Paul watched him and saw that it was as much as he could do to stay in the room. He was a high-wire act with vertigo, he thought. He wasn’t going to be the one to make him look down. He left it alone.


Paper Pieces
?’ he asked.

Luke cheered up, instantly. ‘Yeah. Well. It was called
A Piece of Paper
. Then I wrote some more. For a long time it was
Seven Pieces of Paper
, then it was
Twenty-two
. . .’

‘Yeah, okay, I get the idea. You might want to reconsider that.’


Three Acts and Some Words
?’

‘Now we’re cooking,’ said Paul, enjoying himself. ‘What’s it about?’

‘Some people. They talk, and walk about.’

‘Super.’

Paul put the notebooks on the sofa next to him and rooted in his pockets for roll-ups, matches . . .

‘So are you going to piss off so I can read it?’ he said.

 

Luke could not stay inside. He walked. He felt as though he were being skinned, slowly, and in public, and could not take himself seriously enough even to calm down. He stopped by the Brompton Cemetery and went inside, walking the paths among the graves.

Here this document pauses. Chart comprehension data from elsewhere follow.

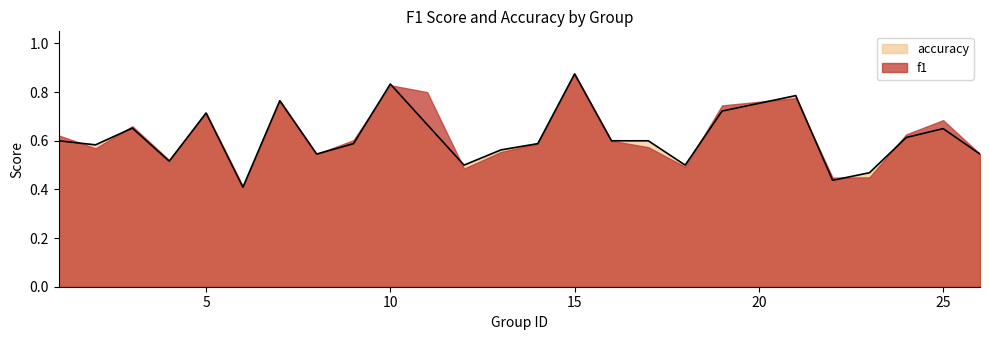

Does the chart have visible grid lines?

No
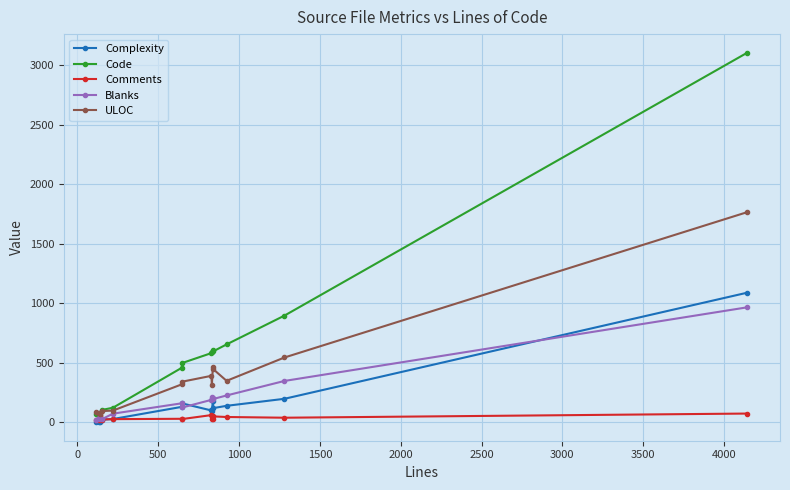

List the series in order of their peak value, lowest first.

Comments, Blanks, Complexity, ULOC, Code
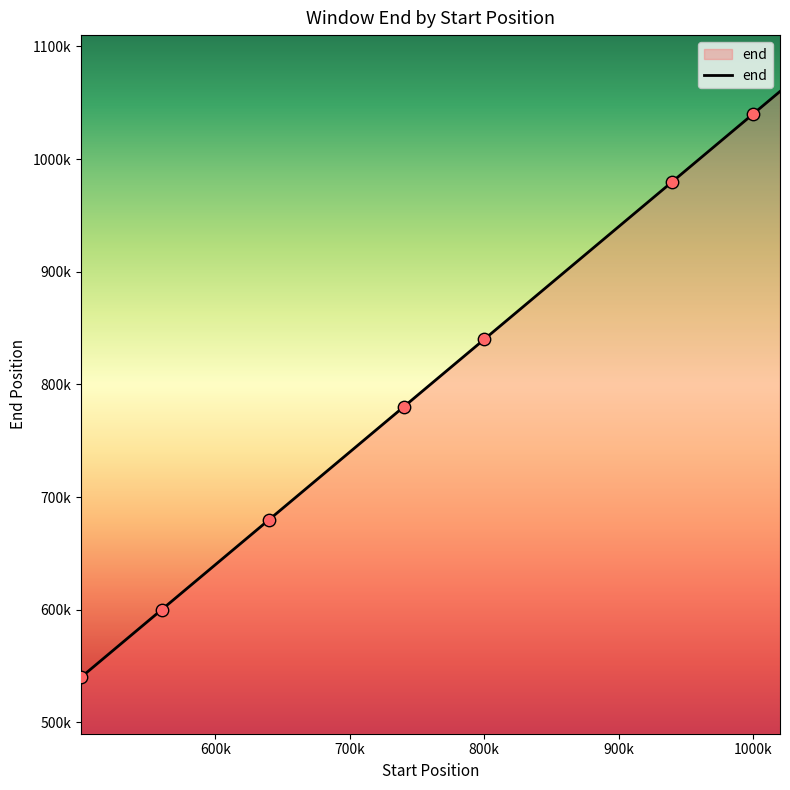

Is this an area chart (filled region under the line)?

Yes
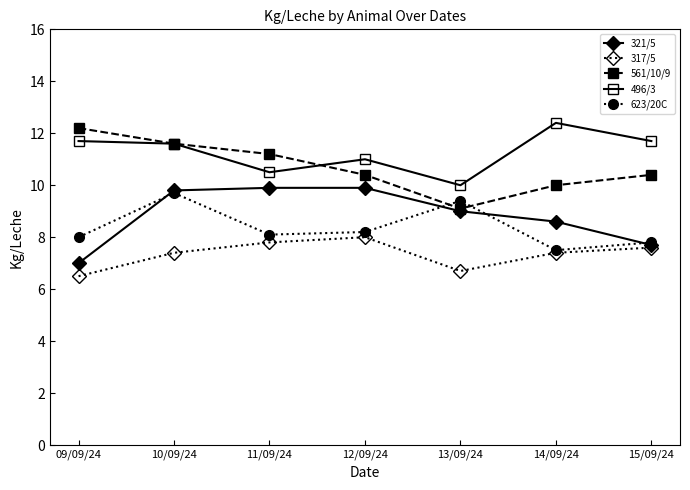

Is this an area chart (filled region under the line)?

No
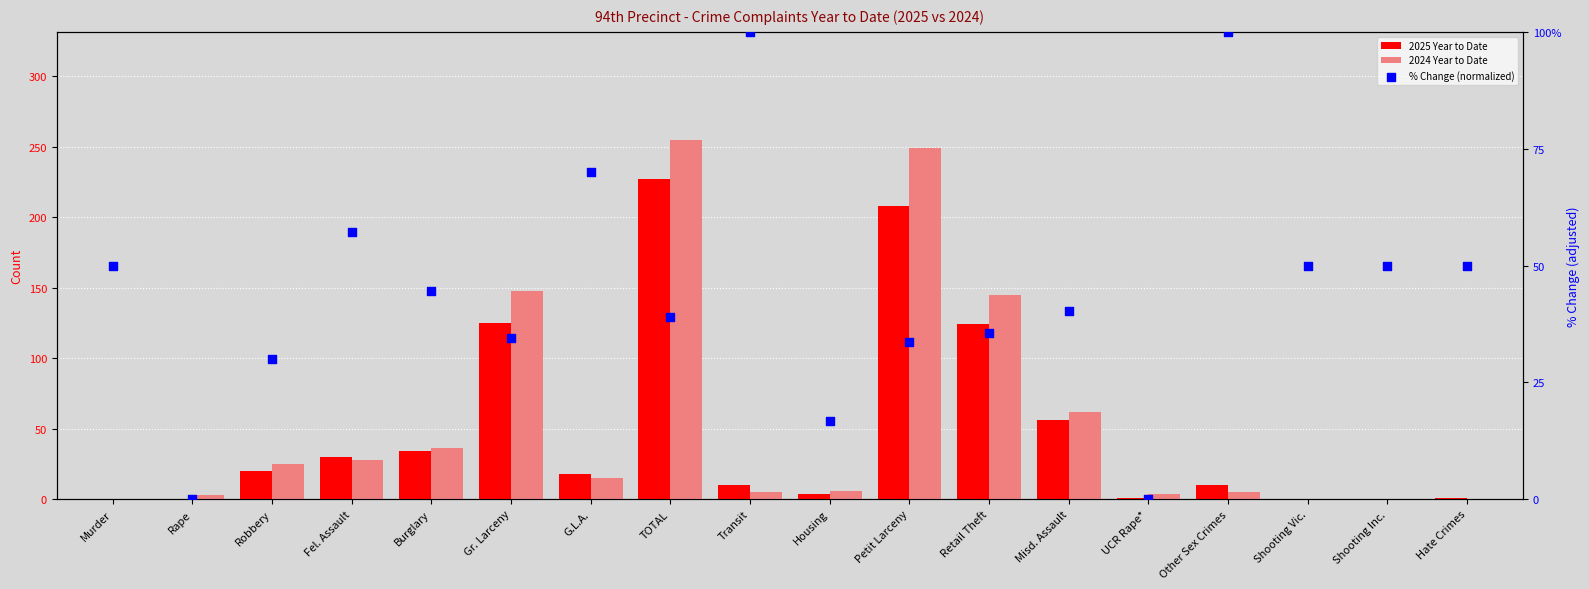

At how many categories does at least one series exceed 170?

2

Winter wind shifted the trees. Clouds rolled helplessly above the tombs. There was nothing he could do. It didn’t matter if his play was bad. It probably was. He had others. He could rewrite. He walked for an hour and a half and then, unable to stay away, started back.

Paul had come out to find him and they met with the timing of trapeze artists in the street near the flat. It was a moment they both would always remember, knowing even as it happened that it was a rare collision.

‘It’s good!’ called Paul, catching sight of him. He was smiling solidity and belief itself. ‘It’s
very
funny, Luke!’

‘Yes. It’s a comedy.’

‘But it’s
properly
funny. And strange. Did you hear me laughing?’

‘No, I was,’ Luke gestured, blank with nerves, ‘in the graveyard.’